North Korean policy as regards the outside world seems to run on a tape loop: a provocative act, followed by an agreement not to repeat it in exchange for aid; renege and then repeat.
Last month, the Obama administration reached an agreement to provide substantial food aid to that starving nation in exchange for suspending uranium enrichment and long-range missile tests. Diplomatic observers were skeptical whether this agreement would hold up any more than previous such deals. But they figured it was worth a try because North Korea had a new leader, Kim Jong-un.
The young Kim reneged on the agreement even faster than normal for the North Koreans. Friday's much-publicized launch was to be a capstone of the Kim dynasty, an event apparently worth violating international law and United Nations resolutions and killing the U.S. food deal.

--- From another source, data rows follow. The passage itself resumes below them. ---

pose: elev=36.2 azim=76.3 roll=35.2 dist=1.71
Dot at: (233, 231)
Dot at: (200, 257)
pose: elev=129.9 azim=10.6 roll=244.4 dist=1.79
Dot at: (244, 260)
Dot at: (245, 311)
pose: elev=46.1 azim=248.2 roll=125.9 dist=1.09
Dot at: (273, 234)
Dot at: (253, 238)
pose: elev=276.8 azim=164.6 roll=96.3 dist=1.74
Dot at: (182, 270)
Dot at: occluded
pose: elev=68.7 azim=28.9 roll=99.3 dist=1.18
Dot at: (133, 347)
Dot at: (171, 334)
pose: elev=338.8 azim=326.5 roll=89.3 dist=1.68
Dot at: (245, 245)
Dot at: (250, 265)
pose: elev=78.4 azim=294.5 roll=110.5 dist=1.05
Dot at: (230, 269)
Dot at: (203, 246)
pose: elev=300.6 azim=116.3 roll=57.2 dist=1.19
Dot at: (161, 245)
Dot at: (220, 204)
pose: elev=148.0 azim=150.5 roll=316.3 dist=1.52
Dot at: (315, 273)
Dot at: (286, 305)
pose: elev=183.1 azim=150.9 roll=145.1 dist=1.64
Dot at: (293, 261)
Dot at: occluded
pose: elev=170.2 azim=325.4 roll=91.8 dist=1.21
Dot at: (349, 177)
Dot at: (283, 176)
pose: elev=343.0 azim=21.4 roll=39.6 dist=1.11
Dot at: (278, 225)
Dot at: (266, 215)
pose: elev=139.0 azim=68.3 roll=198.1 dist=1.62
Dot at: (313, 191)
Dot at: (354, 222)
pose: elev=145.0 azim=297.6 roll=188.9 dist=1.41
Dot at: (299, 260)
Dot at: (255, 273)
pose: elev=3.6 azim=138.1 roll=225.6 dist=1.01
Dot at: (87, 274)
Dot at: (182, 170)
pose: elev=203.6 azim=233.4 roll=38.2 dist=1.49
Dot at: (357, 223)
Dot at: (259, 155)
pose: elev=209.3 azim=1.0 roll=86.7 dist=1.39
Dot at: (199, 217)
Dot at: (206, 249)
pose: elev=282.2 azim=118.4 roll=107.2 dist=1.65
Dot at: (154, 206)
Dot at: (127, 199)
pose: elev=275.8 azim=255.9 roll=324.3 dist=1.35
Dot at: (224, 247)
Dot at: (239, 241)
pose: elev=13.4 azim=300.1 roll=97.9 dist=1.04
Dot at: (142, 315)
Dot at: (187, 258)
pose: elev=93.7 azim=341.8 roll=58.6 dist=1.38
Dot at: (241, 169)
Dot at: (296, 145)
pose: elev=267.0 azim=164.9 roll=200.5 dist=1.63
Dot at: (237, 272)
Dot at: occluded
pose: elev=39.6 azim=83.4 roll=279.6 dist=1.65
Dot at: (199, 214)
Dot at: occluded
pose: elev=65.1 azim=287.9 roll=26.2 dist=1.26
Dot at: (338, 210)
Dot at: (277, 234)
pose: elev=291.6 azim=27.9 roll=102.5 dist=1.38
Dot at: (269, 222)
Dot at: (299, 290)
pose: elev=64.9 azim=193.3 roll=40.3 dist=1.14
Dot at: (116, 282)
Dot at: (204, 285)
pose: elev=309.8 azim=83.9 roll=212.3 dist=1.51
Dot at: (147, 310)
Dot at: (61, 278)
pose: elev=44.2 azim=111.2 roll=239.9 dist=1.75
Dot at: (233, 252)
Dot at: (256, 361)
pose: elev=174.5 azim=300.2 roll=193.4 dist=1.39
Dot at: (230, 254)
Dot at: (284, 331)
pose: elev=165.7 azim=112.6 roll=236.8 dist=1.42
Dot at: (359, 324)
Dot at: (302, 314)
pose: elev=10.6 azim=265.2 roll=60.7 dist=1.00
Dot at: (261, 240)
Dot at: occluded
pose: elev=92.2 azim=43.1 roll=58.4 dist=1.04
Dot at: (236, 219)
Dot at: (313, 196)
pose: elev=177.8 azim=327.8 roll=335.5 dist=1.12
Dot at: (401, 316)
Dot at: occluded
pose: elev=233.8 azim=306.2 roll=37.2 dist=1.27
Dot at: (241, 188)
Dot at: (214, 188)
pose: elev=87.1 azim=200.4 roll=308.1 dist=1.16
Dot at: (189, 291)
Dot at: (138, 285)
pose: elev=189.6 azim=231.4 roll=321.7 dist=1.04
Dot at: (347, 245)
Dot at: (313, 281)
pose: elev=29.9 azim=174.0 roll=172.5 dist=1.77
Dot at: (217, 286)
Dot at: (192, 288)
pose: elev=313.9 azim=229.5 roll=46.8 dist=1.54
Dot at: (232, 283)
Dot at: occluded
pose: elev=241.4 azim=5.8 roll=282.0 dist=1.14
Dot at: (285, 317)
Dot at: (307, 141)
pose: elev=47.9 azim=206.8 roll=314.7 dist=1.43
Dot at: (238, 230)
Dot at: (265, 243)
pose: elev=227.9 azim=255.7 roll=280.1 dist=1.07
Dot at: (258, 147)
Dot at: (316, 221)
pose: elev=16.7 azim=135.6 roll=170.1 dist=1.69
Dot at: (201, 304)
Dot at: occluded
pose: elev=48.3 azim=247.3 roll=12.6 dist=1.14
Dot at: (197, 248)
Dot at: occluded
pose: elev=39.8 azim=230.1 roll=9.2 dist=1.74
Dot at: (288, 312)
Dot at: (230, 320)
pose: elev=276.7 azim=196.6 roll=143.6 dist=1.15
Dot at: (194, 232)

Instead, the launch was a fiasco, with the rocket exploding barely 80 seconds after liftoff. It was the nation's fourth failure to launch a missile capable of reaching orbit and its third failure with a rocket carrying a satellite.
If practice follows pattern, North Korea will attempt to reassert itself with another provocation, most likely a nuclear test. Until the Chinese lose patience with their wayward client state, there's little the outside world can do in the way of sanctions and condemnations that it hasn't done already.
In any case, North Korea's worst punishments — starvation, global ostracism, a moribund economy — are all self-inflicted.